**SUPPLIED PASSAGE:**
-- -- --

Home ›
Statistics Help ›
Chi-Square Tests
Chi-Square Tests Explained: Testing Categorical Data
📊 Quick Answer
Chi-square tests analyze categorical (count) data to determine if observed frequencies differ significantly from expected frequencies. The two main types are the goodness-of-fit test (does data match an expected distribution?) and the test of independence (are two categorical variables related?). Both compare what you observed to what you’d expect if the null hypothesis were true.
📑 In This Guide
What Is a Chi-Square Test?
A chi-square test (written χ² and pronounced “kai-square”) is a hypothesis test for categorical data. Unlike t-tests and ANOVA which compare means of numerical data, chi-square tests compare counts or frequencies.
The core question: Do the observed counts differ significantly from what we’d expect by chance?
The chi-square statistic measures the discrepancy between observed (O) and expected (E) frequencies:
χ² = Σ (O − E)² / E
Sum across all categories
A larger χ² value means greater discrepancy between observed and expected—making it less likely the null hypothesis is true.
The Chi-Square Distribution
The chi-square distribution is the sampling distribution used to determine p-values for chi-square tests. It has several important properties:
- Always positive: Since we square the differences, χ² can never be negative
- Always right-skewed: Though it becomes more symmetric with higher degrees of freedom
- Shape depends on degrees of freedom: Different df values produce different distributions
The chi-square distribution is always right-skewed and becomes more symmetric as df increases
For chi-square tests:
- Goodness-of-fit: df = (number of categories) − 1
- Test of independence: df = (rows − 1) × (columns − 1)
Chi-Square vs. T-Test vs. ANOVA: Which Test Do I Use?
| Question Type | Data Type | Test to Use |
|---|---|---|
| Compare means of 2 groups | Numerical (continuous) | T-test |
| Compare means of 3+ groups | Numerical (continuous) | ANOVA |
| Does data fit expected distribution? | Categorical (counts) | Chi-square goodness-of-fit |
| Are two categorical variables related? | Categorical (counts) | Chi-square independence |
| Compare proportions between groups | Categorical (counts) | Chi-square or z-test for proportions |
Key rule: If your data is counts/frequencies in categories, use chi-square. If your data is measurements/scores you can average, use t-test or ANOVA.

-- -- --

**PROVIDED RECORDS:**
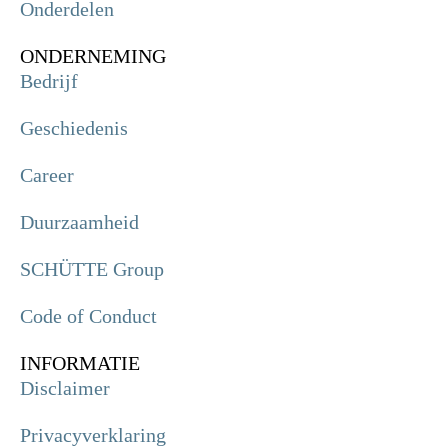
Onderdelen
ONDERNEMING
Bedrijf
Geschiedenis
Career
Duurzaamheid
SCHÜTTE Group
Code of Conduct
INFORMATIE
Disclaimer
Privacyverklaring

-- -- --

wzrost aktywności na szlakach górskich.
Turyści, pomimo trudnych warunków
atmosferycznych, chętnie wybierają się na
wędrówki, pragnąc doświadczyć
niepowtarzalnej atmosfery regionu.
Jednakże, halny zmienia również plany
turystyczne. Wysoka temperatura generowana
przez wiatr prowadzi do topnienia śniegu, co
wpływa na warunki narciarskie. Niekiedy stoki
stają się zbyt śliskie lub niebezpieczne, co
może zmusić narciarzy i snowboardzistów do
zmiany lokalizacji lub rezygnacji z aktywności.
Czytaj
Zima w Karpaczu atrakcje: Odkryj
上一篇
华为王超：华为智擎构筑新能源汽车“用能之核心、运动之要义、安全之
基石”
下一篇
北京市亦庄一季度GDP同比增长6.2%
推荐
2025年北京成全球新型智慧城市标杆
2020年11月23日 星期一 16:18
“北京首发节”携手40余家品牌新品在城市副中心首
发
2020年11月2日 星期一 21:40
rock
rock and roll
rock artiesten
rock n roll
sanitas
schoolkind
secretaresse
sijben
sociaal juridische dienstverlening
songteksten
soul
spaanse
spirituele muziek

-- -- --

**INSTRUCTIONS FOR THE TASK:** Continue the chi-square tests guide, starting right after its final "Key rule" sentence.

**RESPONSE AREA:**
Chi-Square Goodness-of-Fit Test
The goodness-of-fit test determines whether observed data matches an expected distribution. It answers: “Do the frequencies in my sample match what I’d expect based on some theory or claim?”
When to Use It
- Testing if a die is fair (each face should appear 1/6 of the time)
- Checking if customer preferences match market research predictions
- Verifying if genetic ratios match Mendelian expectations (3:1 ratio)
- Testing if days of the week have equal accident rates
Hypotheses
H₀: The observed frequencies match the expected frequencies (data fits the expected distribution)
H₁: The observed frequencies do not match the expected frequencies
Goodness-of-fit compares what you observed to what you’d expect if the null hypothesis were true
Example: Testing a Die
You roll a die 60 times and want to test if it’s fair. If fair, each face should appear about 10 times (60 ÷ 6 = 10).
| Face | 1 | 2 | 3 | 4 | 5 | 6 |
|---|---|---|---|---|---|---|
| Observed (O) | 8 | 12 | 7 | 15 | 9 | 9 |
| Expected (E) | 10 | 10 | 10 | 10 | 10 | 10 |
χ² = (8-10)²/10 + (12-10)²/10 + (7-10)²/10 + (15-10)²/10 + (9-10)²/10 + (9-10)²/10
χ² = 0.4 + 0.4 + 0.9 + 2.5 + 0.1 + 0.1 = 4.4
df = 6 − 1 = 5
Looking up χ² = 4.4 with df = 5 gives p ≈ 0.49. Since p > 0.05, we fail to reject H₀—the die appears fair.
📝 Chi-Square Calculation Steps
- State hypotheses: H₀ (frequencies match expected) vs. H₁ (they don’t)
- Calculate expected frequencies: Based on hypothesis or using (row × column)/total
- Check assumptions: All expected frequencies ≥ 5
- For each cell, calculate: (O − E)² / E
- Sum all cells: χ² = Σ (O − E)² / E
- Find degrees of freedom: df = k − 1 (goodness-of-fit) or df = (r−1)(c−1) (independence)
- Find p-value: Use chi-square table or calculator
- Compare to α: If p < α, reject H₀
Chi-Square Test of Independence
The test of independence determines whether two categorical variables are related or independent. It uses a contingency table (cross-tabulation) to organize the data.
When to Use It
- Is smoking status related to lung disease? (smoker/non-smoker vs. disease/no disease)
- Does gender affect voting preference? (male/female vs. candidate A/B/C)
- Is treatment effectiveness related to age group?
- Are education level and income bracket associated?
💡 Which Chi-Square Test Do I Need?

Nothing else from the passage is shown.